> **Records**:
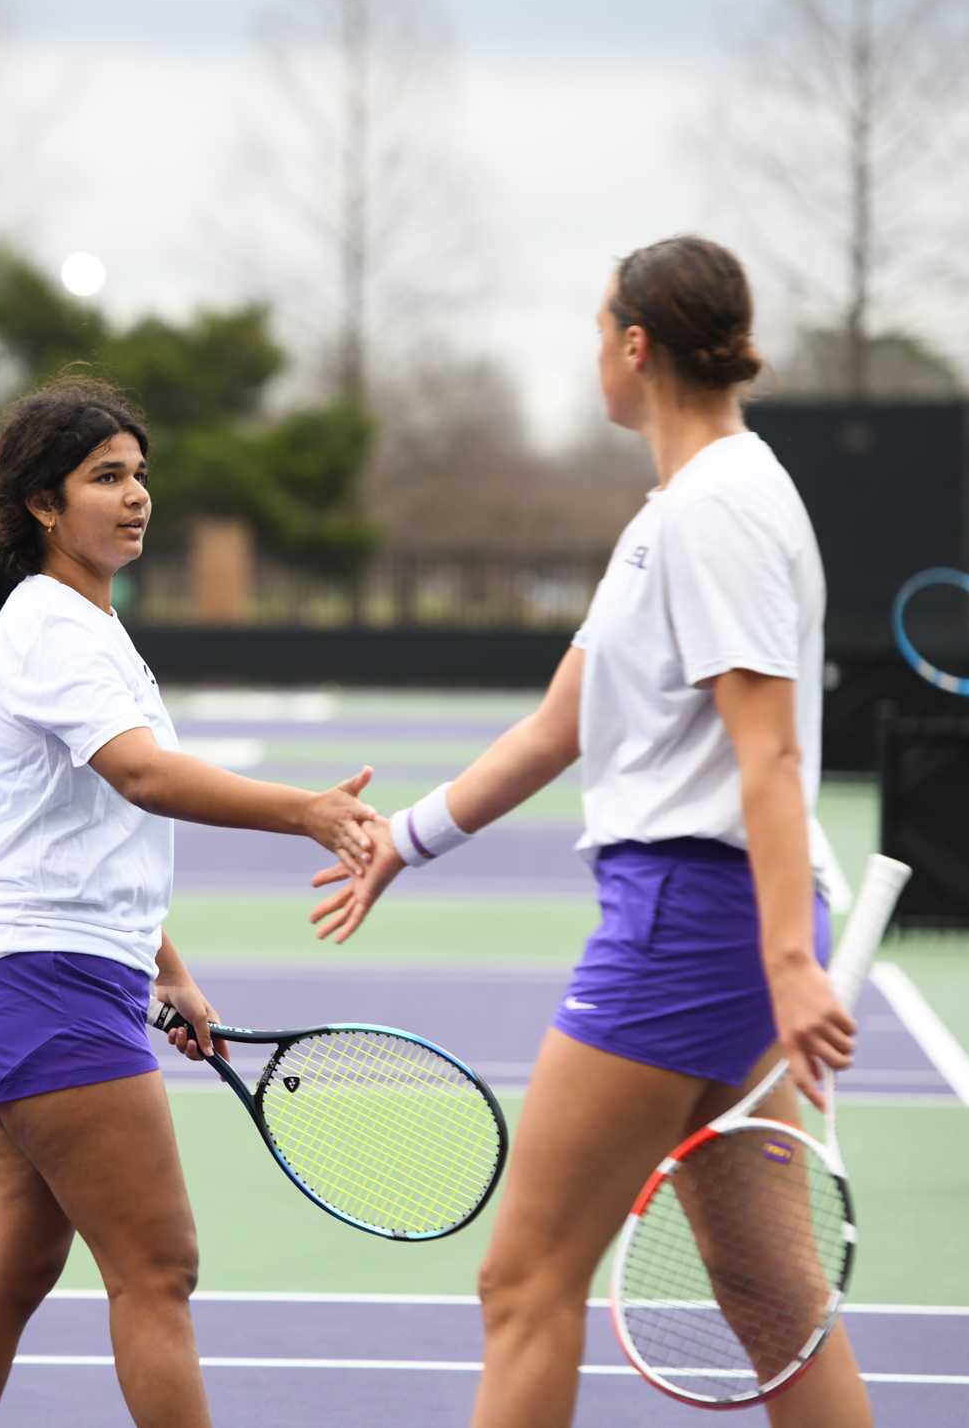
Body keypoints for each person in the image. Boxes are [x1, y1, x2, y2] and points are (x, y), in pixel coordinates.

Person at [310, 237, 872, 1427]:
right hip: (720, 926)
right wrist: (398, 842)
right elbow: (562, 722)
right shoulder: (681, 509)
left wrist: (785, 960)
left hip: (694, 928)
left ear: (633, 345)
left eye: (594, 332)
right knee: (772, 1296)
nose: (590, 358)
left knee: (523, 1279)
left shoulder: (714, 508)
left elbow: (765, 748)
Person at [0, 379, 380, 1428]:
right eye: (105, 478)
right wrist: (302, 812)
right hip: (42, 988)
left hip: (7, 984)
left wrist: (163, 967)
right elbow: (145, 780)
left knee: (8, 1279)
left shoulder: (78, 623)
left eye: (139, 476)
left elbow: (87, 829)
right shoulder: (53, 630)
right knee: (157, 1271)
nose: (135, 498)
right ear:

> **Exercise**:
Among the lines of the listing above, which ones hold "wrist"? Copy them.

> **Response below**:
right wrist: (398, 842)
left wrist: (785, 960)
right wrist: (302, 812)
left wrist: (163, 967)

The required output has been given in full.